Happy birthday to Penguin! On this day in 1935, Penguin Books was founded by Sir Allen Lane. At the Penguin archives in Bristol today, visitors can see a picture of the first 10 Penguins ever published, from Lane’s own collection.
I have only read two: A Farewell to Arms and The Mysterious Affair at Styles. All the rest is now on my to-read list. I prefer this simple and iconic original Penguin format.
Returning to London from a weekend at the Devon home of the crime writer Agatha Christie in 1934, the publisher Allen Lane scoured Exeter Station for something to read. All he could find were reprints of 19th century novels and Lane decided to found a publishing house to produce good quality paperbacks sold at sixpence each, the same price as a packet of cigarettes.
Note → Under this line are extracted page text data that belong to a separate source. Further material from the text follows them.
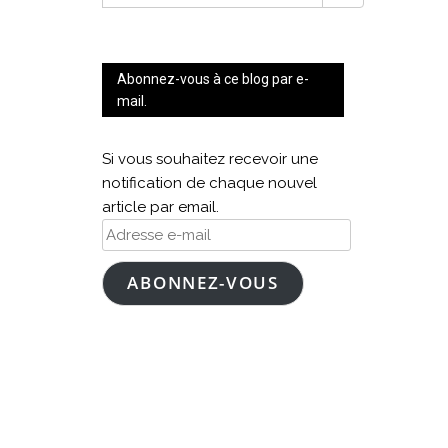
FOR:
Abonnez-vous à ce blog par e-
mail.
Si vous souhaitez recevoir une
notification de chaque nouvel
article par email.
Adresse
e-
mail
ABONNEZ-VOUS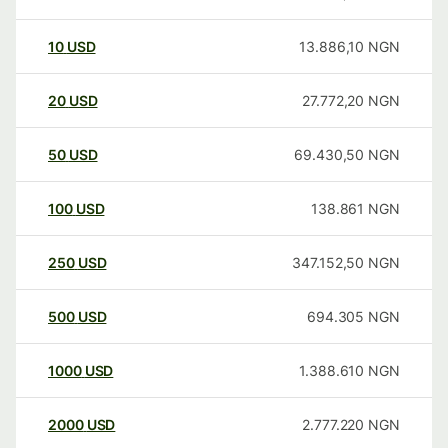
10
USD
13.886,10
NGN
20
USD
27.772,20
NGN
50
USD
69.430,50
NGN
100
USD
138.861
NGN
250
USD
347.152,50
NGN
500
USD
694.305
NGN
1000
USD
1.388.610
NGN
2000
USD
2.777.220
NGN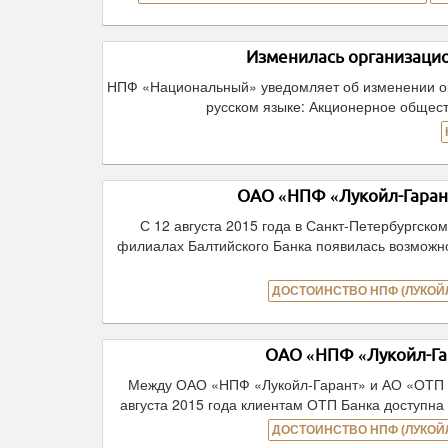
Изменилась организаци
НПФ «Национальный» уведомляет об изменении о
русском языке: Акционерное общес
ОАО «НПФ «Лукойл-Гарант
С 12 августа 2015 года в Санкт-Петербургско
филиалах Балтийского Банка появилась возможн
ДОСТОИНСТВО НПФ (ЛУКОЙЛ
ОАО «НПФ «Лукойл-Га
Между ОАО «НПФ «Лукойл-Гарант» и АО «ОТП Ба
августа 2015 года клиентам ОТП Банка доступн
ДОСТОИНСТВО НПФ (ЛУКОЙЛ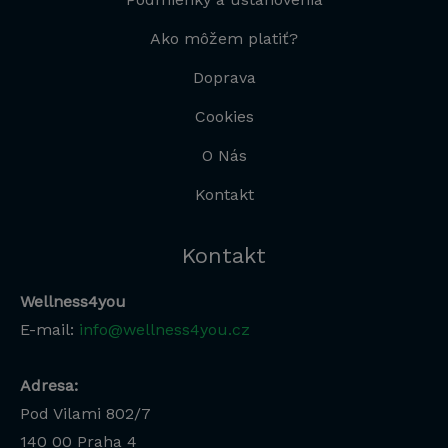
Ako môžem platiť?
Doprava
Cookies
O Nás
Kontakt
Kontakt
Wellness4you
E-mail:
info@wellness4you.cz
Adresa:
Pod Vilami 802/7
140 00
Praha 4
Lane’s secretary suggested Penguin as a “dignified, but flippant” name for the company and the office junior Edward Young was sent to sketch the penguins at London Zoo as its logotype. Young was then asked to design the covers of the first set of ten paperbacks to be published in summer 1935 including Ariel and A Farewell to Arms. Considering illustrated book covers to be trashy, Lane insisted on his following a simple horizontal grid for Penguin’s jackets in colors that signified the genre of each book: orange for fiction, green for crime, and blue for biography.